BP算法在minist數據集上的簡單實現


BP算法在minist上的簡單實現

數據:http://yann.lecun.com/exdb/mnist/

參考:blog,blog2,blog3,tensorflow

推導:http://www.cnblogs.com/yueshangzuo/p/8025157.html

基本實現

import struct
import random
import numpy as np
from math import sqrt

class Data:
    def __init__(self):
        print 'parameter initializing...'
        self.num_train= 50000
        self.num_confirm=10000
        self.num_test= 10000
        self.node_in=28*28
        self.node_out=10
        # need to adjust
        #epoch:8 hide_node:39 accuracy:0.9613
        #epoch:8 hide_node:44 accuracy:0.9612
        #epoch:8 hide_node:48 accuracy:0.9624
        #epoch:9 hide_node:48 accuracy:0.9648
        #epoch:10 hide_node:200 accuracy:0.9724
        self.epoch= 15
        self.node_hide= 30
        self.study_rate= 0.05
        self.error_limit= 1e-2

    def read_train_image(self,filename):
        print 'reading train-image data...'
        binfile=open(filename,'rb')
        buffer=binfile.read()
        index=0
        magic,num,rows,colums = struct.unpack_from('>IIII',buffer,index)  #>I:big-endian,unsigned int
        index+=struct.calcsize('IIII')
        for i in range(self.num_train):
            im=struct.unpack_from('784B',buffer,index)  #28*28=786,B unsigned char
            index+=struct.calcsize('784B')
            im=np.array(im)

数据摘录:

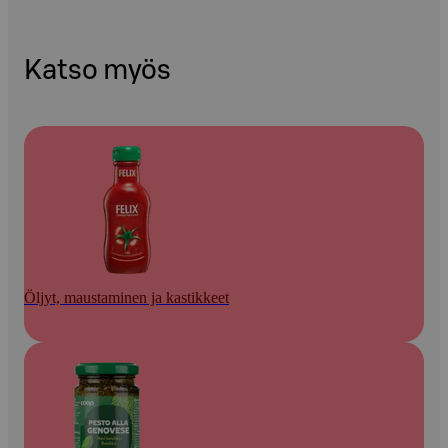
Katso myös
Öljyt, maustaminen ja kastikkeet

任务要求:
请抄写关于BP算法简单实现的阅读材料中的一段，从含有“buffer=binfile.read()”的语句开始，到“index+=struct.calcsize('784B')”为止。 这些数据取自另一个来源。

参考答案:
buffer=binfile.read()
        index=0
        magic,num,rows,colums = struct.unpack_from('>IIII',buffer,index)  #>I:big-endian,unsigned int
        index+=struct.calcsize('IIII')
        for i in range(self.num_train):
            im=struct.unpack_from('784B',buffer,index)  #28*28=786,B unsigned char
            index+=struct.calcsize('784B')